What happens if a child grows up next to a magical portal?
If an entire wall surface, perhaps in their very own bedroom, becomes a full-scale portal into the worlds of their imagination?
Will the architecture that surrounds them become their imaginary friend? Will their bedroom become their teacher, mentor, guide? Will their architectural space take them on magical journeys of exploration? Will their walls extend their play into worlds far beyond the limits of their room?
Will the architecture that surrounds them allow children to not just “make art” but to invent entirely new forms of art?

Architectural-scale, large-format digital surfaces hold fascinating potential.
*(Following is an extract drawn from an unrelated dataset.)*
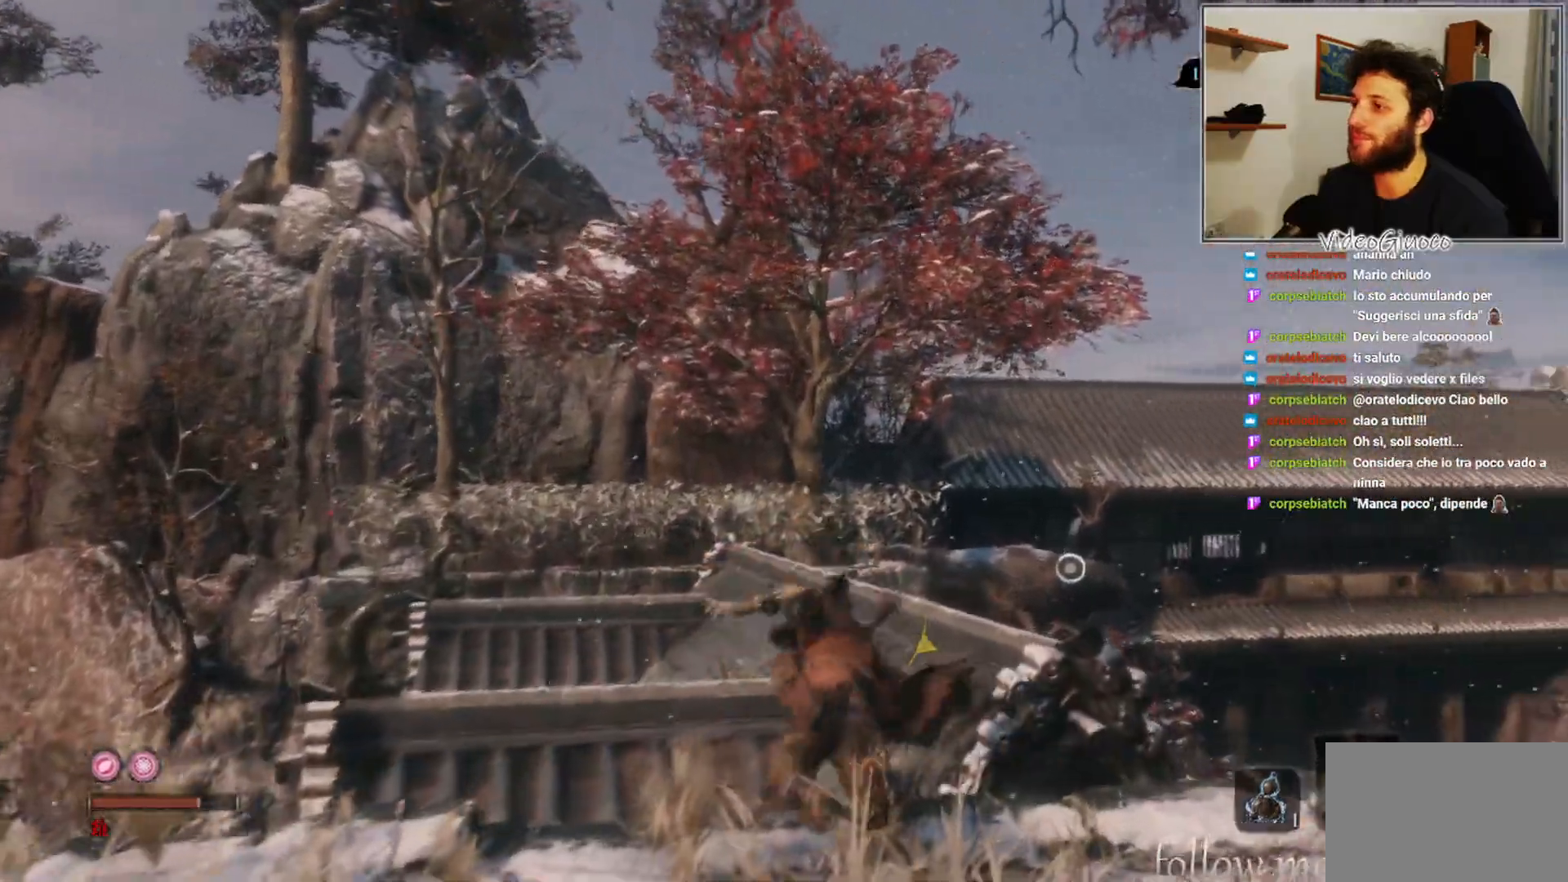
{"buttons": ["B"], "left_stick": "up", "right_stick": "center", "events": [[50, "A", "up"]]}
Just imagine taking the stunning capabilities of modern Hollywood virtual production studios, combined with various technologies that are being turbocharged with A.I. including instantly generated scripts, responsive characters, voice interfaces, game engines and programmatic/parametric spatial generation.
And letting a child grow up in that environment.
Children living with these immersive digital tools will have a direct connection between whatever they imagine and seeing it visualized in real time, in real space and with real interaction.
Think about this: Steven Spielberg was given a Super 8 camera at age 12, and look at the creative legacy that such a clunky old tool enabled.
Now imagine the power of letting a child, in the magical prime of their creative life, explore their own imagination using such wildly powerful tools as the most technically advanced film or game studios currently use, at a fully immersive architectural scale in their own room.
Taken together, these tools will enable entirely new ways of “being creative” for the next generation that we cannot even foresee yet: Not just a “bicycle for the mind” but rather a “bicycle for the imagination.”
The danger is turning these immersive places into yet another mindless consumer media channel. Silicon Valley and Hollywood love to hijack a child’s mind to drive their revenue streams. But full-scale immersive digital experiences don’t have to replace a child’s imagination – they can readily augment, leverage and extend it. They can make the act of a child using their own imagination to be wildly more fun than using some trashy, mindless, designed-to-be-addictive game or show.
Is there a threshold of scale that turns a digital experience into an integral, immersive, positive part of human life, versus these small black mirrors that hijack and confiscate our bodies and mind?
What happens when we grant creative autonomy to a child to build and live in their own magical realm?